The Orphanage: A Novel by Serhiy Zhadan
A novel set in the early years of Russian military aggression in the East of Ukraine gives a better understanding of what those events turned out to be for residents of those frontline regions. It was written by Serhii Zhadan, one of the most prominent contemporary Ukrainian writers and poets who was nominated for the Nobel Prize in literature.
The Orphanage tells the story of Pasha, a thirty-five-year-old Ukrainian language teacher. When Russian soldiers invade a neighboring city, he sets out for the orphanage where his nephew Sasha lives. The place is on the other side of the frontline though. Venturing into the combat zone, Pasha risks his life to save his nephew and bring him home.
In Wartime: Stories
from Ukraine
by Tim Judah
The book, written by the British reporter and political analyst Tim Judah, documents life in different parts of Ukraine throughout 2014. It is a lively blend of research and personal stories that shows diverse Ukraine and provides a lot of food for thought.
In Kyiv, at first glance people seem to live their normal busy lives. And yet the memories of the Revolution of Dignity, of protests, and fire, and people killed in the heart of the city are still very fresh. In the Donetsk region, many found themselves trapped in the gray zone near the frontline, and in Lviv, on the other side of the country, mothers tended to the graves of sons who died fighting.
“I wanted to show that there are people living in Ukraine who have their own opinion, their own position – and would like to decide their own fate,” Tim Judah says.
Sweet Darusia
by Maria Matios
The book portrays the devastating Soviet occupation of the Ukrainian region of Bukovyna in the Carpathian Mountains in 1930’s and 1940’s. The events unfold shortly before, during, and after World War II. The book was awarded “Book of the year” award back in 2005 and received the most honorable Ukrainian Award – Shevchenko National Prize
The main character, Darusia, witnesses the horrors of occupation as a little girl. KGB officers torture and kill the child’s family and blackmail her. As the story goes on, Darusia tries to overcome her childhood trauma and learns to live on her own.
Russian war crimes that shock the world today – torture chambers for children in Kherson, massacre of civilians in Bucha, or numerous cases of rape – they aren’t something new. Previous generations of Ukrainians had seen it all before.

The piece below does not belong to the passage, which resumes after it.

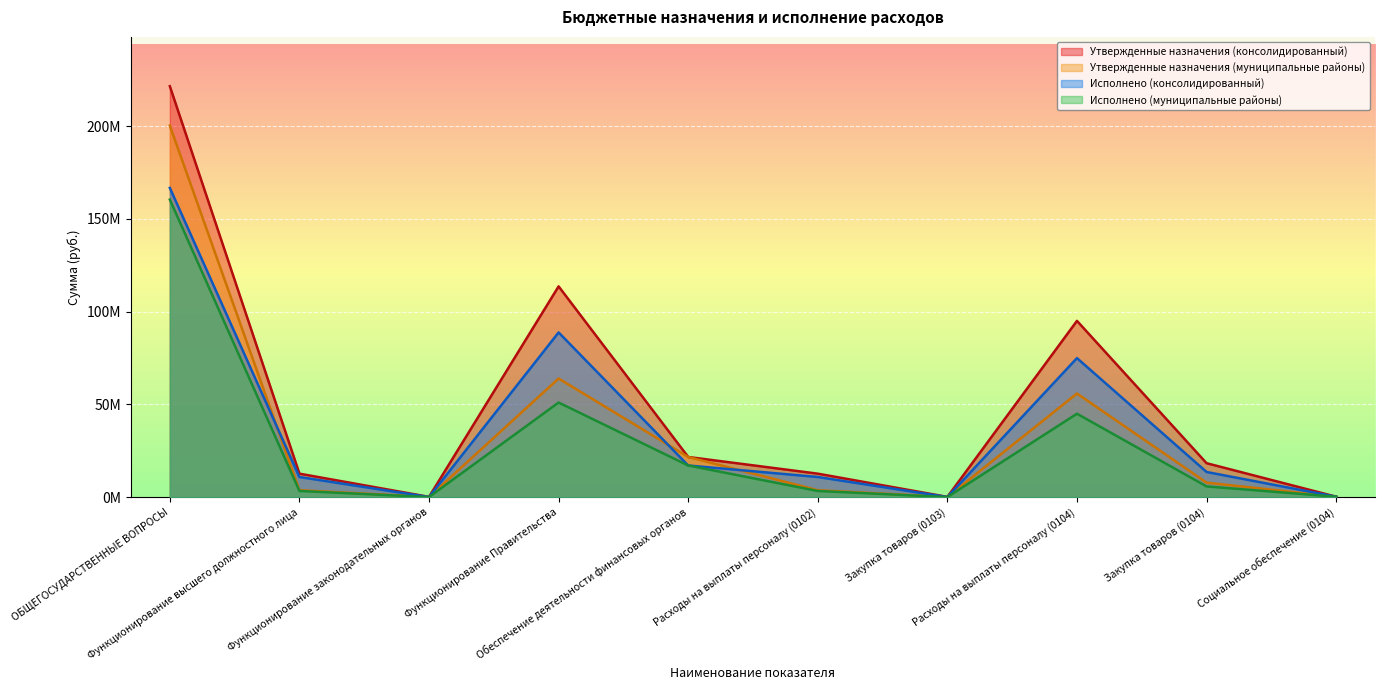

At which category is the sum across all series the highest?

ОБЩЕГОСУДАРСТВЕННЫЕ ВОПРОСЫ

The Museum of Abandoned Secrets by Oksana Zabuzhko
A prominent novel of contemporary Ukrainian literature, a family saga by Oksana Zabuzhko covers the period from 1940 to 2004 over more than 800 pages – and tells the story of three generations of a Ukrainian family.
The book is built like a museum, with chapters called “halls”. Each takes the reader to a different time period with different members of the family. The characters live through the key events in Ukrainian history – the Ukrainian Insurgent Army, the Holodomor, the Thaw – but also through their personal dramas, which are, however, always intertwined.